Will tariffs make America great?

Ah, turns out Amazon mulled over the idea of displaying tarrifs on one of its units, but discarded the idea, so it's a storm in a teacup.

"The company said its smaller Haul division, which competes for low-cost buyers with Temu and Shein, had mulled displaying import levies. "The team that runs our ultra low cost Amazon Haul store considered the idea of listing import charges on certain products. This was never approved and (is) not going to happen," a company spokesperson said, adding that "teams discuss ideas all the time.""

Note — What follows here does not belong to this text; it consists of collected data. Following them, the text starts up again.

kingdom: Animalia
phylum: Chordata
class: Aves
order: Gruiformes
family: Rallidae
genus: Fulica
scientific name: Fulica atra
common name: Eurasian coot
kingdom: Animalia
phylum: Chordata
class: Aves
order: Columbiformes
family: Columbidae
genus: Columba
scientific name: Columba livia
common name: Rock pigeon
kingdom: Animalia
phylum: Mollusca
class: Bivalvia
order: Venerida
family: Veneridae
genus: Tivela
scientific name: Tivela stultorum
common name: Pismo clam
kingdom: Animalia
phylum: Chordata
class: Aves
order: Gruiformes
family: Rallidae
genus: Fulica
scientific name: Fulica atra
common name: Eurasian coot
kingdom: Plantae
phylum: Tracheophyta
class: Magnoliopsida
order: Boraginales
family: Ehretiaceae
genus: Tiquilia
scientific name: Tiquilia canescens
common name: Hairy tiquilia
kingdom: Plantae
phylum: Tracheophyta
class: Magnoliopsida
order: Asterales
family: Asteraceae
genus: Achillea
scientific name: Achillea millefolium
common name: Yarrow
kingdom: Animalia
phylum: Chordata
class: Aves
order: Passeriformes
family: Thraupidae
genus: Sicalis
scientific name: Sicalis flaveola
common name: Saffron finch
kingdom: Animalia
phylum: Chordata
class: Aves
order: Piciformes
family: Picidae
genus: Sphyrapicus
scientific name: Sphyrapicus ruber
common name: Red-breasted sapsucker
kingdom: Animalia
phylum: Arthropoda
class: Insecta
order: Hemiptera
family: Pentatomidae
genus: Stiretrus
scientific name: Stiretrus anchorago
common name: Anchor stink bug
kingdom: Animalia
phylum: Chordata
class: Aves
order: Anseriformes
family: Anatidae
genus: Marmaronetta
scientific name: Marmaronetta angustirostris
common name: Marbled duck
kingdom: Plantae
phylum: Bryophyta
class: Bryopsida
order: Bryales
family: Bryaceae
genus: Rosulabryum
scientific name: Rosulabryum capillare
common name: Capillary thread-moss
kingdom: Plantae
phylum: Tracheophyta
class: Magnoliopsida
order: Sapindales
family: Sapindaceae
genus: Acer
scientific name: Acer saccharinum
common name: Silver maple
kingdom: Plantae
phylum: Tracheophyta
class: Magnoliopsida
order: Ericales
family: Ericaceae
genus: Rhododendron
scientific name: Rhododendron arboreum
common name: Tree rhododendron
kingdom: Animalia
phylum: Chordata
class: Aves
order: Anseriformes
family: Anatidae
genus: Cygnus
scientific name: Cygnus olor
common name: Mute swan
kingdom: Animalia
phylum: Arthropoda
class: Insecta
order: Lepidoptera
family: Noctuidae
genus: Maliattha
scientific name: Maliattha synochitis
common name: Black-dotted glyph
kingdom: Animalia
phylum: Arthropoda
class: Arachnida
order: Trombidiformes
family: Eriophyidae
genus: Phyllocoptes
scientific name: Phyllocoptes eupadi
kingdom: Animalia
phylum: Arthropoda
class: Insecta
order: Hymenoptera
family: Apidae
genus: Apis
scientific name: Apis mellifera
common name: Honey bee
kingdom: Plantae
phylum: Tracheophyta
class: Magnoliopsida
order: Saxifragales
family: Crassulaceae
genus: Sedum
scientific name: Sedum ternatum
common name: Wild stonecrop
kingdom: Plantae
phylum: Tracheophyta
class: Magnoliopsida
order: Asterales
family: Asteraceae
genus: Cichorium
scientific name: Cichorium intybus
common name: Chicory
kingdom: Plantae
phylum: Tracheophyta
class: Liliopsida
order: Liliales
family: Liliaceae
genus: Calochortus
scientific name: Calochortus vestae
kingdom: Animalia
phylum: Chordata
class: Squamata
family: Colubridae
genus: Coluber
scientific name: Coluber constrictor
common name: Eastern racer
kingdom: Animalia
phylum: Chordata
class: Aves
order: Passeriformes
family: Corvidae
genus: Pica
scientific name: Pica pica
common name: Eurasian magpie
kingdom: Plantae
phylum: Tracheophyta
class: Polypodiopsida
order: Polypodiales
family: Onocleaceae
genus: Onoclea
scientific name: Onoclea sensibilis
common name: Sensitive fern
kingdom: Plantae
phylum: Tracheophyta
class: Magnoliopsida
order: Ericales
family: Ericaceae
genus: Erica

Amazon in White House crosshairs over report of displaying tariff costs - https://www.reuters.com/business/re...iff-price-announcement-is-hostile-2025-04-29/
 
I seem to recall a court case where the Supreme Court ruled that corporations were people with free speech rights, and that commercial activity constitutes speech. If you allow companies to be political, it might turn out that companies become political.
 
I seem to recall a court case where the Supreme Court ruled that corporations were people with free speech rights, and that commercial activity constitutes speech. If you allow companies to be political, it might turn out that companies become political.
Oh let's face it...that was just to allow corporations to hand out money to politicians so they can make more money.
 
Stability is the sinew of modern manufacturing. I've spent the last three years on a new product line, two of it figuring out the manufacturing and validation processes. These are relatively simple items. But they're mission-critical in a life-safe application, so we have to be able to assure reliability by means of assurance in our processes. That requires being able to predict global supply lines and markets a number of years out. Previously we could do that. Now we can't. As a result, we have no idea how we're going to build these things according to a predictable cost and schedule. The President is yanking levers on a daily or weekly basis according to no discernible plan, the results of which require honest American businesses to retool processes that require literally months and years to validate.
I've spent a chunk of time and effort setting up a virtual production line, with direct hand-offs from raw materials to final testing spanning 5 countries and 8 suppliers, needed to determine if a patent-candidate material design lives up to our vaunted expectations. This is coinciding with interest by a major firm who will want to see the goods. Much I fear that my production line will need serious re-work thanks to the same factors you mention. Bit of a sore spot, I daresay.
 
Tarifs on China will move production to Vietnam etc., not the US

I've talked about the impact the tariffs have had on the board game industry. There's apparently a good size manufacturing operation that was set up in Poland a number of years ago in anticipation of something like this happening.
 
We know everything Trump does is motivated by personal animus so the question is, what does he have against China? Obvious really, unlike Dumpy, China managed to build their wall.
He's always had that stupid way of saying it but there is more. His tariff guru has written many books about China taking over the world and destroying American manufacturing.
 
Odd that we don't hear much about the Wall any more. You'd think that if he had any object permanency he'd still be in favour of it.
 

so the economy shrank 0.3% in the first q of 2025, all of the inventory stocking in prep of the tariffs that happened during the q included. now they're sending ships out empty and not booking anything back in.

a recession is defined as two consecutive qs of economic contraction, and it's applied retroactively. meaning that after 6 months of economic contraction, you've been in a recession for 6 months.

is there any light of hope that the second quarter economics improve? if so, what is it? or are we 3 months into a recession?
 

so the economy shrank 0.3% in the first q of 2025, all of the inventory stocking in prep of the tariffs that happened during the q included. now they're sending ships out empty and not booking anything back in.

a recession is defined as two consecutive qs of economic contraction, and it's applied retroactively. meaning that after 6 months of economic contraction, you've been in a recession for 6 months.

is there any light of hope that the second quarter economics improve? if so, what is it? or
are we 3 months into a recession?

Yes and Trump only started the global trade war on 2 April so Q2 is going to be "interesting".